### CONSIGNE A
Répondez à ces questions sur l'extrait sur la télévision, une réponse par ligne, numérotée de la même façon :
(i) À quoi Chloé Delaume se compare-t-elle ?
(ii) De la phrase de qui tout part-il ?
(iii) À qui le livre s'adresse-t-il ?
### CONSIGNE B
Dans l'extrait sur la télévision, reprenez en plus court le paragraphe qui commence par « Chloé Delaume se fait une haute idée ». Gardez-en les faits principaux.
### CONSIGNE C
Écrivez la suite de l'extrait sur la télévision, à partir de sa dernière phrase.

La télé tue.
Chloé Delaume se fait une haute idée du rôle de l’écrivain et de son utilité pour la société et la survie même de l’humanité. Il est celui qui teste les effets de ce qu’on propose à nos cerveaux et à nos corps et qui, au péril de sa vie ou de sa santé mentale, s’expose. Elle se compare à une « sentinelle », reprenant ce terme général et lui donnant de surcroît son sens médical actuel : le ganglion sentinelle est celui qui indique si le corps est attaqué. C’est celui que l’on enlève en premier, pour déterminer le mal et sauver les autres, dans le meilleur des cas.
Ce qui est en cause, ici, c’est, comme le titre l’indique, la télévision. Tout part de la phrase de Patrick Le Lay et de la question de ce qu’elle fait de notre cerveaux rendus « disponibles pour Coca Cola ».
Ce livre s’adresse à ceux qui ignorent la réalité de la télévision, déjà critiqué par Jean-Louis Missika dans La fin de la télévision : la télévision à doses massives. C’est cette réalité qui est le lot d’une partie de l’humanité et qu’eux, « lecteurs de Télérama » (et lecteurs tout court, car qui lit ne zappe pas) ignorent.

### ENTRÉES FOURNIES
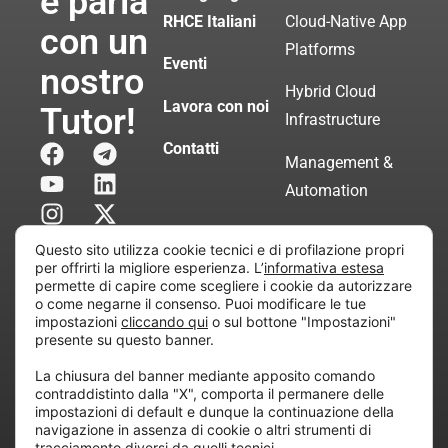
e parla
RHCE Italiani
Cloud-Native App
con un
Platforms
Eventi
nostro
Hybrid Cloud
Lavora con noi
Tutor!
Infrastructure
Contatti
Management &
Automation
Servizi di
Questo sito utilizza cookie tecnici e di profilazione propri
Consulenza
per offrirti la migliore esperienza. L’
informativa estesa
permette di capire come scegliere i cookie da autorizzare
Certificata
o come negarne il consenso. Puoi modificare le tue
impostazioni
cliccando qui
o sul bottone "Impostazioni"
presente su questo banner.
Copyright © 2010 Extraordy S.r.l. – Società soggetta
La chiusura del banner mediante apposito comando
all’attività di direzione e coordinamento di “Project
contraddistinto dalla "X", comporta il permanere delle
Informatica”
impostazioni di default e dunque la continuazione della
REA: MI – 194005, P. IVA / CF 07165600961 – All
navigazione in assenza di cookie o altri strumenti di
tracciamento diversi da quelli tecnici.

* * *

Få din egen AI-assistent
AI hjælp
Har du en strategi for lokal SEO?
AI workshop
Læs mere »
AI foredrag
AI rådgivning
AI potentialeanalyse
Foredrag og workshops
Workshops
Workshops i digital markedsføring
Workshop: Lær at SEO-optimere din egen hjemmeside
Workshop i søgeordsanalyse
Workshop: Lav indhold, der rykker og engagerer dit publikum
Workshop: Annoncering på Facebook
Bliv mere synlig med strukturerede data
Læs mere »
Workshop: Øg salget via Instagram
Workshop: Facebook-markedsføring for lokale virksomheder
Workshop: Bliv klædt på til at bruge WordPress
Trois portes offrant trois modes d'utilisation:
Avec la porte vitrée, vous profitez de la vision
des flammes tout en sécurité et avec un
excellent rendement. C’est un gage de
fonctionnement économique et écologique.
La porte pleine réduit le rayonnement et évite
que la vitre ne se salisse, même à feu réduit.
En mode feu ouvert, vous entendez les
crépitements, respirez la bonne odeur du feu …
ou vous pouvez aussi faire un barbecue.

### RÉPONSE ATTENDUE A
(i) À une « sentinelle ».
(ii) De la phrase de Patrick Le Lay.
(iii) À ceux qui ignorent la réalité de la télévision.

### RÉPONSE ATTENDUE B
Pour Chloé Delaume, l'écrivain est très utile à la société et même à la survie de l'humanité. Il teste sur lui-même, au risque de sa vie ou de sa santé mentale, ce qu'on propose à nos cerveaux et à nos corps. Elle se compare à une « sentinelle », aussi au sens médical : le ganglion sentinelle montre si le corps est attaqué. On l'enlève en premier pour trouver le mal et, dans le meilleur des cas, sauver les autres.

### RÉPONSE ATTENDUE C
Chloé Delaume fait elle-même l’expérience. On est ici dans la littérature expérimentale, c’était déjà le cas avec les autres oeuvres de Chloé Delaume, mais c’est ici à double titre, comme lorsqu’elle écrivait Corpus Simsi, ou lorsqu’elle rédige son blog. L’auteur se fait sujet d’expérience et se soumet à des doses massives de télévision, pour voir. L’expérience se déroule en suivant un protocole précis et pendant une durée fixée et respectée coûte que coûte (car cela a un coût mental et humain).
Cela donne des réflexions sur la forme et la force des addictions créées, sur le rapport au monde et à autrui, sur son rapport à soi et au réel, et enfin sur la cruauté qui sommeille en nous (dans notre cerveau reptilien, paraît-il) et que la télévision réveille. Le livre se clôt sur l’évocation de la téléréalité (version apparemment soft, puisque c’est Star académie) et sur ce que fait le spectacle de la compétition et de l’humiliation du vaincu sur nos cerveau disponibles.
Terrifiant. Et magnifique aussi car le style de Chloé Delaume est toujours là (finalement, la télévision ne l’aura pas tué(e)), fascinant, prenant. On est parfois tenté par l’abandon, tant le sujet est aride et le récit peu complaisant, mais le plus souvent rattrapé par le style qui laisse espérer un salut.